1. Field of the Invention
This invention relates to a method for removal of hydrogen sulfide (H2S) from H2S-containing gaseous streams utilizing a dispersed H2S scavenging agent within the stream of H2S-containing gas. More particularly, this invention is related to a method for removal of H2S from H2S-containing gaseous streams which provides a substantial improvement in surface area exposure of the H2S scavenging agent to the H2S-containing gaseous stream, thereby increasing the efficiency of H2S removal compared to conventional methods and, in turn, reducing the material requirements over conventional methods. This method is particularly suitable for H2S-containing gaseous streams, such as natural gas, containing small amounts of H2S, typically less than about 200 ppm of H2S.
2. Description of Related Art
Substantial amounts of sour natural gas are currently being produced from natural gas wells, oil wells (as associated gas), and from natural gas storage reservoirs that have been infected with H2S-producing bacteria. The presence of H2S in fuel and other gaseous streams has long been of concern for both the users and the producers of such gaseous streams. For example, in the case of natural gas, historically about 25% of the natural gas produced in the United States has been sour, that is, containing greater than about 4 ppmv H2S (5.7 mg H2S/m3). In addition to the corrosive and other adverse effects that such impurities have upon equipment and processes with which such gaseous streams interact, noxious emissions are commonly produced from combustion of the natural gas as a result of oxidation of the hydrogen sulfide. The resulting sulphur oxides are a major contributor to air pollution and may have detrimental impact upon humans, animals, and plant life. Increasingly stringent federal and state regulations have accordingly been promulgated in an effort to reduce or eliminate sulphurous emissions, and a concomitant interest exists in efficiently removing from natural gas streams and the like the hydrogen sulfide that comprises a significant precursor of the emissions.
A growing segment of the natural gas industry uses H2S scavenging processes to remove low concentrations of H2S (usually less than about 300 ppm) from sub-quality natural gas at remote locations. For this gas segment, conventional amine sweetening is not economically feasible, particularly when carbon dioxide (CO2) removal is not required. Historically, the natural gas production industry has used non-regenerable scavenging processes to treat this gas. In these processes, a scavenging agent reacts irreversibly with H2S. The reaction products are subsequently separated from the treated sweet gas and discarded.
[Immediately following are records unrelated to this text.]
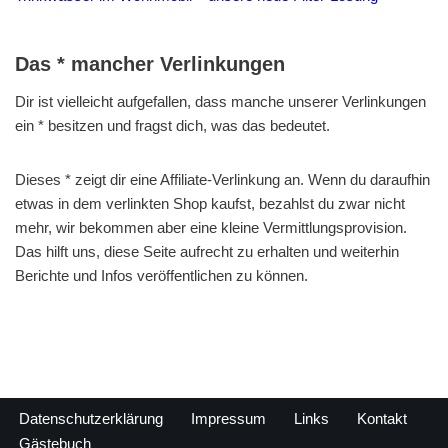
Das * mancher Verlinkungen
Dir ist vielleicht aufgefallen, dass manche unserer Verlinkungen
ein * besitzen und fragst dich, was das bedeutet.
Dieses * zeigt dir eine Affiliate-Verlinkung an. Wenn du daraufhin
etwas in dem verlinkten Shop kaufst, bezahlst du zwar nicht
mehr, wir bekommen aber eine kleine Vermittlungsprovision.
Das hilft uns, diese Seite aufrecht zu erhalten und weiterhin
Berichte und Infos veröffentlichen zu können.
Datenschutzerklärung
Impressum
Links
Kontakt
Gästebuch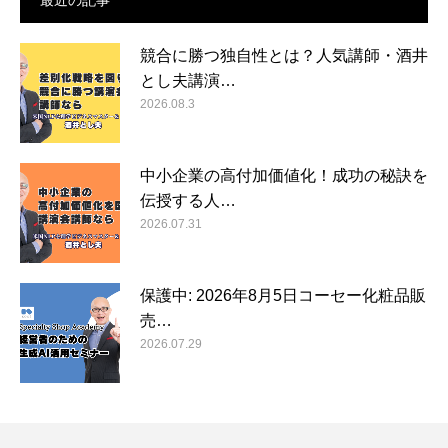
競合に勝つ独自性とは？人気講師・酒井
とし夫講演…
2026.08.3
中小企業の高付加価値化！成功の秘訣を
伝授する人…
2026.07.31
保護中: 2026年8月5日コーセー化粧品販
売…
2026.07.29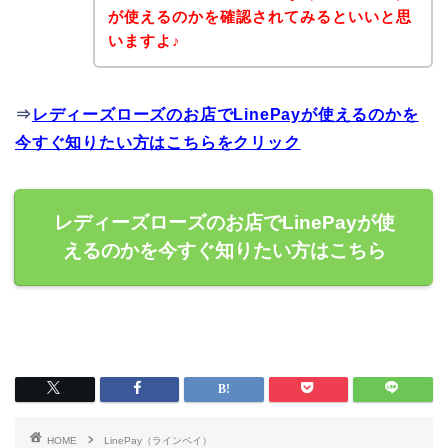
が使えるのかを確認されてみるといいと思
いますよ♪
⇒
レディーズローズのお店でLinePayが使えるのかを
今すぐ知りたい方はこちらをクリック
レディーズローズのお店でLinePayが使
えるのかを今すぐ知りたい方はこちら
HOME
LinePay（ラインペイ）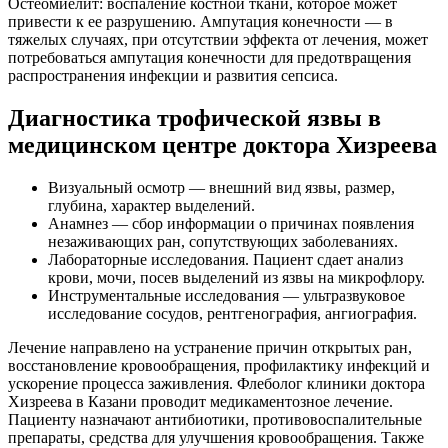
Остеомиелит: воспаление костной ткани, которое может
привести к ее разрушению. Ампутация конечности — в
тяжелых случаях, при отсутствии эффекта от лечения, может
потребоваться ампутация конечности для предотвращения
распространения инфекции и развития сепсиса.
Диагностика трофической язвы в
медицинском центре доктора Хизреева
Визуальный осмотр — внешний вид язвы, размер,
глубина, характер выделений.
Анамнез — сбор информации о причинах появления
незаживающих ран, сопутствующих заболеваниях.
Лабораторные исследования. Пациент сдает анализ
крови, мочи, посев выделений из язвы на микрофлору.
Инструментальные исследования — ультразвуковое
исследование сосудов, рентгенография, ангиография.
Лечение направлено на устранение причин открытых ран,
восстановление кровообращения, профилактику инфекций и
ускорение процесса заживления. Флеболог клиники доктора
Хизреева в Казани проводит медикаментозное лечение.
Пациенту назначают антибиотики, противовоспалительные
препараты, средства для улучшения кровообращения. Также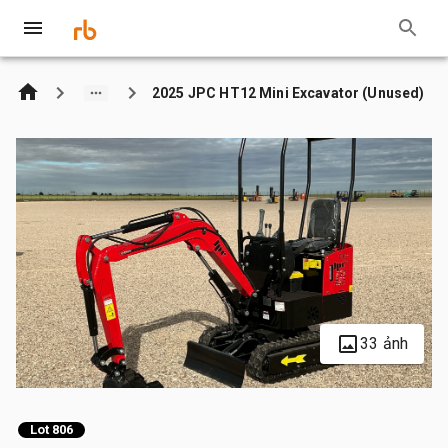
2025 JPC HT12 Mini Excavator (Unused)
33 ảnh
Lot 806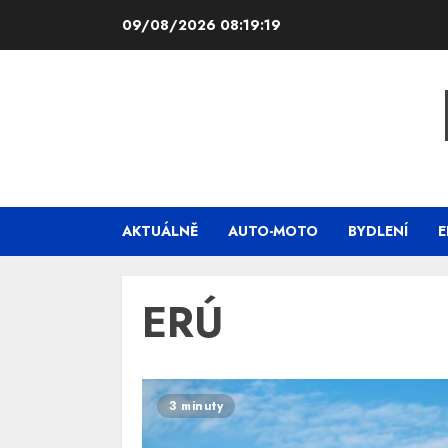
Skip
09/08/2026
08:19:19
to
content
AKTUÁLNĚ
AUTO-MOTO
BYDLENÍ
E
ERÚ
3 minuty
Hydrogen sulfide scavenging agents are most commonly applied through one of the following three methods: (1) batch application of liquid scavenging agents in a sparged tower contactor; (2) batch application of solid scavenging agents in a fixed-bed contactor; or (3) continuous direct injection of liquid scavenging agents. Conventional direct-injection H2S scavenging uses an open pipeline as a contactor. In these applications, H2S scavenging agents, e.g. aqueous formulations of 1,3,5 tri-(2-hydroxyethyl)-hexahydro-S-triazine, are injected into the gas stream where H2S is absorbed into the solution and reacted to form byproducts which are subsequently removed from the natural gas stream and discarded. An alternative method for direct-injection H2S scavenging involves the forcing of a liquid jet of H2S scavenging agent through a small opening under high pressure, such as an atomizing nozzle, thereby causing the jet to break apart into small droplets. However, droplets produced by this mechanical method of atomization are generally larger than 15 microns in diameter.
For many applications, a direct-injection approach has the potential for the lowest overall costs because of its low capital cost relative to batch applications. Given the estimated $50 million per year in H2S scavenging chemical costs in the United States, significant cost savings are realizable from an H2S scavenging process utilizing continuous direct-injection of scavenging agents into the gaseous stream to be treated over conventional batch direct-injection scavenging applications.
However, studies also have been conducted which show that the performance of direct-injection scavenging systems is more difficult to predict than tower-based systems because the underlying fundamentals of direct injection are largely unknown. In addition, H2S removal results, chemical usage, and chemical costs are highly site-specific, especially with regard to gaseous fluid velocity, liquid-gas mixing conditions, and contact time.
Several problems with conventional approaches for H2S removal from H2S-containing gaseous streams continue to plague the industry. These include insufficient removal of H2S, excessive use of scavenging agents, and the requirement for excessive lengths of piping and the associated size/weight of piping contactors. Such problems are of considerable importance in offshore applications where space is very limited.